--- Извлечённый текст ---
------------------------

У Данте, их общего авторитета, мужество приходит на помощь, когда благодать любви тускнеет, подкрепляя ее и восстанавливая благородство человека (Пир IV, Канцона 3, 12–13). История стоит на доблести. Римлянам потребовалась величайшая добротность, grandissima vertude, чтобы выиграть в состязании народов и получить от Бога приз первой нации (IV 11). Эта ставка на virtus проходит без изменения через весь Ренессанс, как и понимание благородства в смысле мужества с презрением к богатству и наследной родовитости. Virtus это вкладывание всего себя в поступок. Решающим и важным оказывается то конкретное, что ты делаешь здесь и теперь. Лорд Болингброк в начале XVIII в. одобряет Гвиччардини, предостерегающего от опоры на исторические примеры (сопоставления). Тот же Болингброк называет главную проблему гаснущего Ренессанса. «Макиавелли… совершенно справедливо указывает… что один и тот же правопорядок, благоприятный для упрочения свободы, пока народ еще не развращен, оказывается неблагоприятным и даже пагубным для свободы, когда народ уже развратился». Подорваны дух и характер народа[337], у свободы не осталось почвы.

------------------------

[Записи набора данных]

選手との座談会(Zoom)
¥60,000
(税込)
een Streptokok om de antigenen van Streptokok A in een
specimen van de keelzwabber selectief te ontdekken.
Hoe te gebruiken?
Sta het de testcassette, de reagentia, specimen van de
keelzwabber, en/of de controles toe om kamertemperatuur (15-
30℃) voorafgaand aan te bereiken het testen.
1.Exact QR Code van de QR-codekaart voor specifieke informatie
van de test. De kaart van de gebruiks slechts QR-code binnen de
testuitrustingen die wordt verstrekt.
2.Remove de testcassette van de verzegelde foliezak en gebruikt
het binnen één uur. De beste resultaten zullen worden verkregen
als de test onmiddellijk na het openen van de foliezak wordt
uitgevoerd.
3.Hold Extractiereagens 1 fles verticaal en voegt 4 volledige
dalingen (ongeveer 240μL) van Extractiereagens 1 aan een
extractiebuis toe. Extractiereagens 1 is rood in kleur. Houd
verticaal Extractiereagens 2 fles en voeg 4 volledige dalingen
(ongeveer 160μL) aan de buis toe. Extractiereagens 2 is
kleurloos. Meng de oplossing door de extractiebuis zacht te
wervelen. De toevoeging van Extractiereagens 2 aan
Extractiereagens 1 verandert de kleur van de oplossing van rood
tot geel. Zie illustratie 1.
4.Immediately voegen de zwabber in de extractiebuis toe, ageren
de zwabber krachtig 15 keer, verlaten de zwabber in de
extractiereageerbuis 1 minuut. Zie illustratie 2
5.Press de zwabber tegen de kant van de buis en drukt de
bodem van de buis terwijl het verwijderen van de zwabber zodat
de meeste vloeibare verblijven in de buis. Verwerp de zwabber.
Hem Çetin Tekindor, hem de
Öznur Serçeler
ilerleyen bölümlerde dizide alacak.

------------------------

--- Задание 1 ---
Изложите текст о доблести (virtus) в двух предложениях.
--- Задание 2 ---
Кого одобряет лорд Болингброк в начале XVIII века, согласно тексту о доблести (virtus), и за что?
--- Задание 3 ---
Допишите следующую часть текста о доблести (virtus), начиная сразу после его последнего предложения.

--- Ответ 1 ---
У Данте мужество подкрепляет тускнеющую благодать любви и восстанавливает благородство человека, а римлянам величайшая доблесть позволила выиграть в состязании народов; эта ставка на virtus как вкладывание всего себя в поступок проходит без изменения через весь Ренессанс. Болингброк называет главную проблему гаснущего Ренессанса, приводя мысль Макиавелли: один и тот же правопорядок благоприятен для свободы, пока народ не развращен, и пагубен для нее, когда народ развратился.

--- Ответ 2 ---
Гвиччардини, который предостерегает от опоры на исторические примеры.

--- Ответ 3 ---
Только кажется, что Данте плачет по своей стране почти так же, как люди XVI века. «О несчастная, несчастная родина моя! какая жалость к тебе охватывает меня всякий раз когда читаю, всякий раз когда пишу что-то относящееся к гражданскому правлению… Увы, зловредные и злородные (malnati), вы разоряете вдов и сирот, грабите менее властных, воруете и захватываете чужое достояние; а из него устраиваете пиры, дарите лошадей и оружие, одежду и деньги, надеваете дивные платья, строите дивные здания и думаете, что проявили щедрость!.. Не иначе надо смеяться, тираны, над вашей благотворительностью, чем как над бандитом, который привел бы в свой дом званых на обед, а на стол постелил покрывало, украденное с алтаря, еще со священными знаками, и думал бы, что никто ничего не заметит» (IV 27).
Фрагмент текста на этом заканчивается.